WHAT TO DO: Give an unaltered copy of the listing below, minus its pictures.

═════ MATERIAL PROVIDED ═════

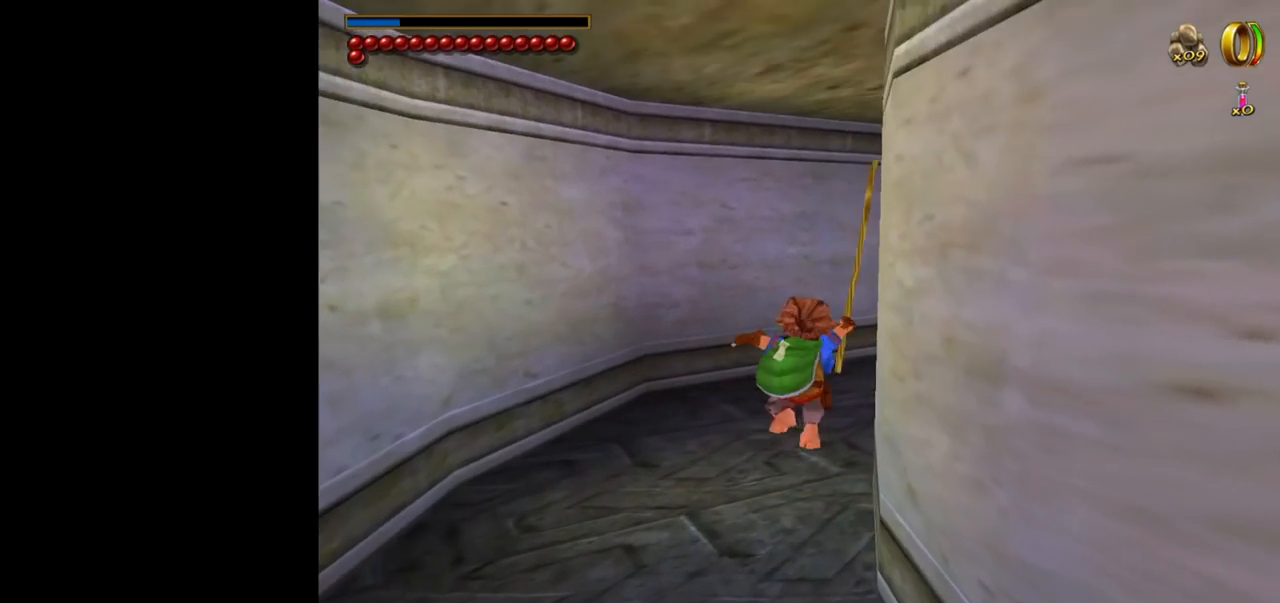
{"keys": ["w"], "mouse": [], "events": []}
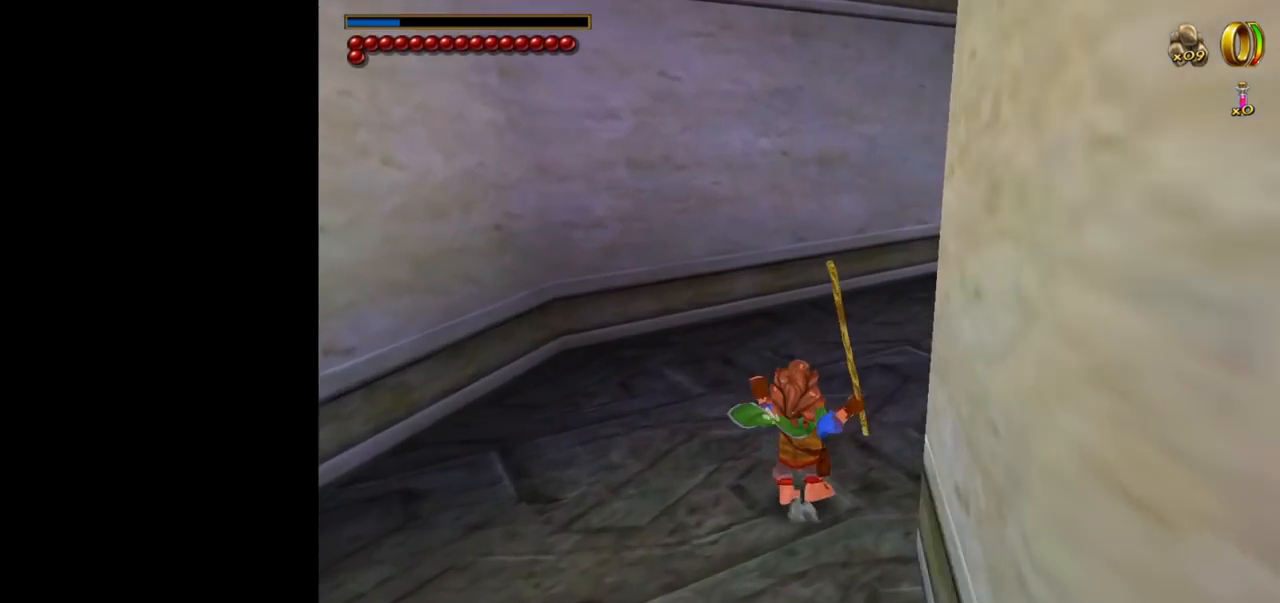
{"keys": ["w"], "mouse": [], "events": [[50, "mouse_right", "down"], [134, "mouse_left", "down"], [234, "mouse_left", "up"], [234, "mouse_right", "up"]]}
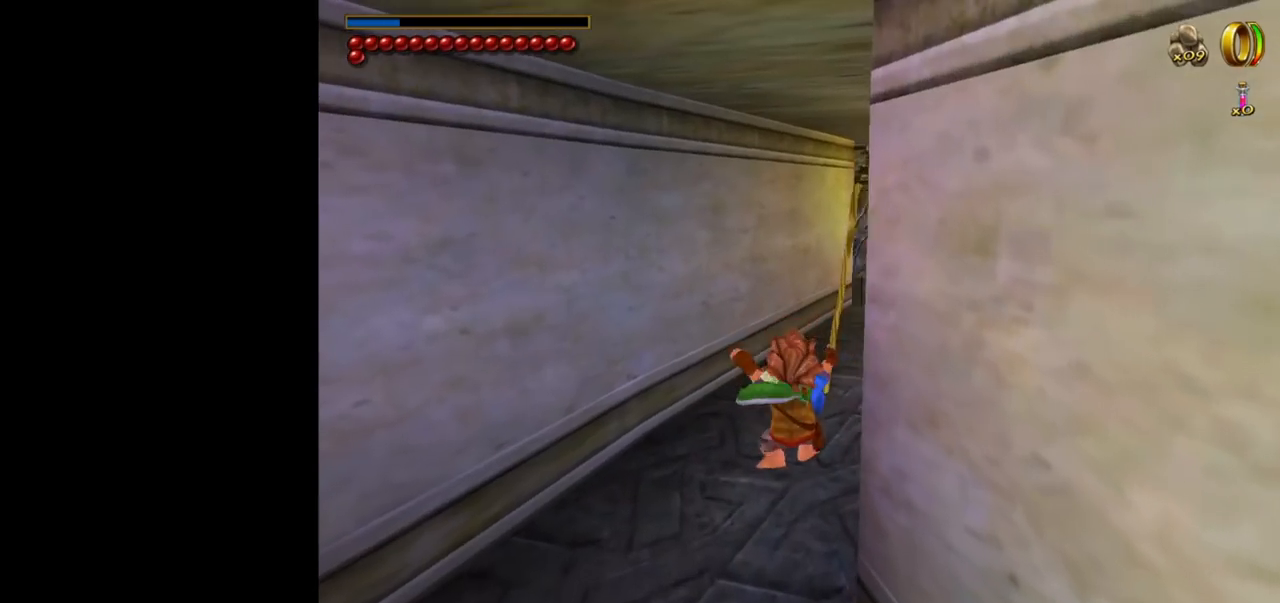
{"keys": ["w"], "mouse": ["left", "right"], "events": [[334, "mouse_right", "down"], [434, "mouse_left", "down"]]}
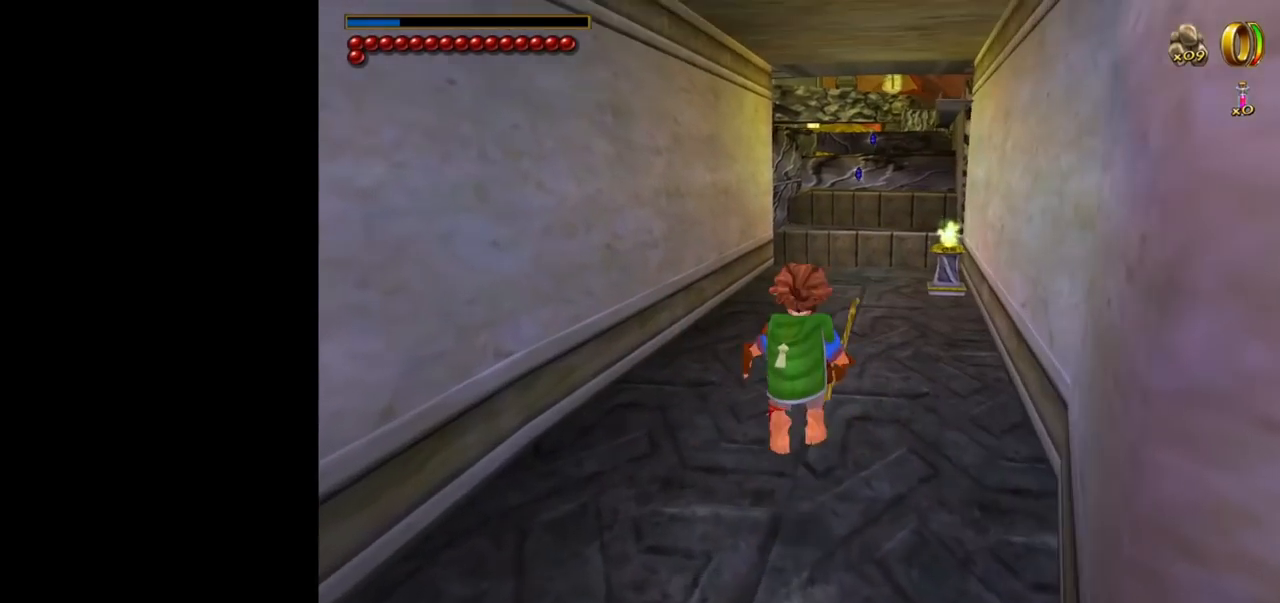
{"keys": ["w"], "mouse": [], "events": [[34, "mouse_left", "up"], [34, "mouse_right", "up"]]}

═════

ANSWER FOR THE TASK:
{"keys": ["w"], "mouse": [], "events": []}
{"keys": ["w"], "mouse": [], "events": [[50, "mouse_right", "down"], [134, "mouse_left", "down"], [234, "mouse_left", "up"], [234, "mouse_right", "up"]]}
{"keys": ["w"], "mouse": ["left", "right"], "events": [[334, "mouse_right", "down"], [434, "mouse_left", "down"]]}
{"keys": ["w"], "mouse": [], "events": [[34, "mouse_left", "up"], [34, "mouse_right", "up"]]}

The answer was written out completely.